Ale co się stało? W drodze z boiska do szatni rozgrywający zderzył się z Zebleyem. Kilka filmów pokazuje, jak Adams popycha Zebleya, gdy ten przecina mu drogę, zatrzymując się na chwilę, by spojrzeć na niego, gdy leżał na ziemi. W wyniku tego incydentu, gwiazda Raiders została oskarżona o napaść w Sądzie Miejskim w Kansas City. Adams ma tam następną rozprawę 26 czerwca.
: Raiders WR Davante Adams został pozwany przez kamerzystę, którego popchnął podczas sezonu 2022.
Pozwani są również Chiefs i Raiders
Park Zebley twierdzi, że obawiał się o swoje życie po tym, jak został rzekomo zaatakowany przez Adamsa i zdiagnozowano u niego wstrząs mózgu…
– Dov Kleiman (@NFL_DovKleiman) May 26, 2023
Po popchnięciu gwiazdy Raiders, Adamsa: Zebley żąda odszkodowania
To oskarżenie nie było jednak wystarczające, powiedział Zebley.

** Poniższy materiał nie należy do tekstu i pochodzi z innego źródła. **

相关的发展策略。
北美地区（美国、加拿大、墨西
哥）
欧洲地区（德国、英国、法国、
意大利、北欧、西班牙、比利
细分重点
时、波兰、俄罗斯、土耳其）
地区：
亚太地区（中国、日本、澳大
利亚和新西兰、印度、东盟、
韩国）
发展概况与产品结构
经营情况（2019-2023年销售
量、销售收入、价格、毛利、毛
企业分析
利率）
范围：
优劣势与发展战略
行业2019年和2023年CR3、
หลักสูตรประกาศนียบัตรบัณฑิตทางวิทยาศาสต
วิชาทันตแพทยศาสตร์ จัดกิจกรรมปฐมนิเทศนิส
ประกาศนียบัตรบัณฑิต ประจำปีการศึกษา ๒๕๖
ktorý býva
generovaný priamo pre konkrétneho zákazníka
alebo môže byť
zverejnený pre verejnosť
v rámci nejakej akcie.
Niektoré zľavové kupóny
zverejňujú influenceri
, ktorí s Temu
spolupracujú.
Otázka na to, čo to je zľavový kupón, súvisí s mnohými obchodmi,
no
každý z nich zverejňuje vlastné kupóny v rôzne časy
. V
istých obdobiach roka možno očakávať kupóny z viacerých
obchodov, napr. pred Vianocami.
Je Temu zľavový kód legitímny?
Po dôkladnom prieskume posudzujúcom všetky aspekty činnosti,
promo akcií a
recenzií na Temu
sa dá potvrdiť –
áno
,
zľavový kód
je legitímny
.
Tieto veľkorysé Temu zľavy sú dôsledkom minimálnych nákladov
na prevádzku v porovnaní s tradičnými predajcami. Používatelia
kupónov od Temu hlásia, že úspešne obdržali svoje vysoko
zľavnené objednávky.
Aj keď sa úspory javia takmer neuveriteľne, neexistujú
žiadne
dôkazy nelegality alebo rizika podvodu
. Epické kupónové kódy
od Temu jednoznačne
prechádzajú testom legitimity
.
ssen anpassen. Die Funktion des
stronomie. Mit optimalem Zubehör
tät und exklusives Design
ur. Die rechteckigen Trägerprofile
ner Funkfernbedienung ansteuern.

Powiedział on The Star: „Szukam sprawiedliwości. Nie można pchnąć kogoś na ziemię i udawać, że nic się nie stało. Nie w prawdziwym życiu.”
Zgodnie z tym, pozwał Adamsa za napaść. Raiders, ponieważ są jego pracodawcą, również powinni być odpowiedzialni. Ponadto oskarża Chiefs, Jackson County Sports Complex Authority i Landmark Events Staffing o zaniedbanie.
Adams przeprosił wkrótce po incydencie. 30-latek nie został ukarany przez NFL. „Jesteśmy na wczesnym etapie tej sprawy. Ale on stara się o odszkodowanie za to, co mu się przydarzyło i jeśli ława przysięgłych będzie musiała podjąć decyzję, to tak zrobi” – powiedział prawnik Zebleya.